Let $I=[0,1]$ and $S^3$ the $3$-sphere. Assume we have injective maps $f_1,f_2:I\to S^3$ such that $\mathrm{Im}f_1\cap\mathrm{Im}f_2=\emptyset$. I have the following problem:
Compute $H_*(S^3-\mathrm{Im}f_1\cup\mathrm{Im}f_2)$, giving exlicit generators.
I am only allowed to use chapter 2 and chapter 3 before Poincaré Duality from Hatcher's Algebraic Topology.
I know by compactness and Hausdorffness that $f_1$ and $f_2$ are embeddings.
What I first did was considering tubular neighborhoods $N_1$ and $N_2$ of $\mathrm{Im}f_1$ and $\mathrm{Im}f_2$, respectively, which must be contractible, and then Mayer-Vietoris would show everything via decomposition $S^3=(S^3-\mathrm{Im}f_1\cup\mathrm{Im}f_2)\cup (N_1\cup N_2)$. However, it seems that stronger conditions are needed in order to consider tubular neighborhoods, so this method was wrong.
From Alexander Duality I know what the homology groups are, but that theorem comes after Poincaré Duality, so I cannot use it.
Question
Can I somehow justify the existence of contractible neighborhoods $N_1$ and $N_2$ even though they are not tubular? Is there a better way to approach this problem? If possible, I would like a method that also works for embeddings of other compact manifolds such as the Möbius band and $S^1$.
Edit In section 2.B of Hatcher there is a proof for the case of an embedding $h:D^k\to S^n$. I don't know if it is possible to adapt this theorem to an arbitrary (at least finite) number of copies of $D^k$ being embedded by different embeddings, but that would definitely help.
You can indeed make use of the proof from Hatcher Section 2.B. Presumably what that result gives you is trivial reduced homology in all dimensions for $S^n - h(D^k)$.
The way you use it is not to decompose $S^3 - (\text{Im}(f_1) \cup \text{Im}(f_2))$ but instead to decompose $S^3$ itself.
Let $U_1 = S^3 - \text{Im}(f_1)$ and let $U_2 = S^3 - \text{Im}(f_2)$, and so $U_1 \cap U_2 = S^3 - (\text{Im}(f_1) \cup \text{Im}(f_2))$.
So you want to compute the homology of $U_1 \cap U_2$. You can do this using the Mayer-Vietoris sequence for the union $S^3 = U_1 \cup U_2$.
Consider for example this portion of the sequence: $$\underbrace{H_3(U_1)}_{\approx 0} \oplus \underbrace{H_3(U_3)}_{\approx 0} \to \underbrace{H_3(U_1 \cup U_2)}_{H_3(S^3)\approx\mathbb Z} \mapsto H_2(U_1 \cap U_2) \mapsto \underbrace{H_2(U_1)}_{\approx 0} \oplus \underbrace{H_2(U_2)}_{\approx 0} $$
It follows that $H_2(U_1 \cap U_2) \approx \mathbb Z$. Furthermore, the proof of the Mayer Vietoris sequence is sufficiently explicit that you should be able to use it to produce an explicit 2-cycle representing the generator of $H_2(U_1 \cap U_2)$. The word "explicit" must be taken with a grain of salt, of course, because you are not being given the maps $f_1$ and $f_2$ explicitly.

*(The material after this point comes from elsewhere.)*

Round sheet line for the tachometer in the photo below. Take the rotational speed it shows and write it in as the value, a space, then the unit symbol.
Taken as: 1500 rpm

Really what you will do is to produce a formula for that 2-cycle that is expressed in terms of $f_1$ and $f_2$.
A similar method for $H_1(U_1 \cap U_2)$ works as well, with an even simpler outcome. It also works for $H_0(U_1 \cap U_2)$ but make sure to use reduced homology to save yourself some headaches.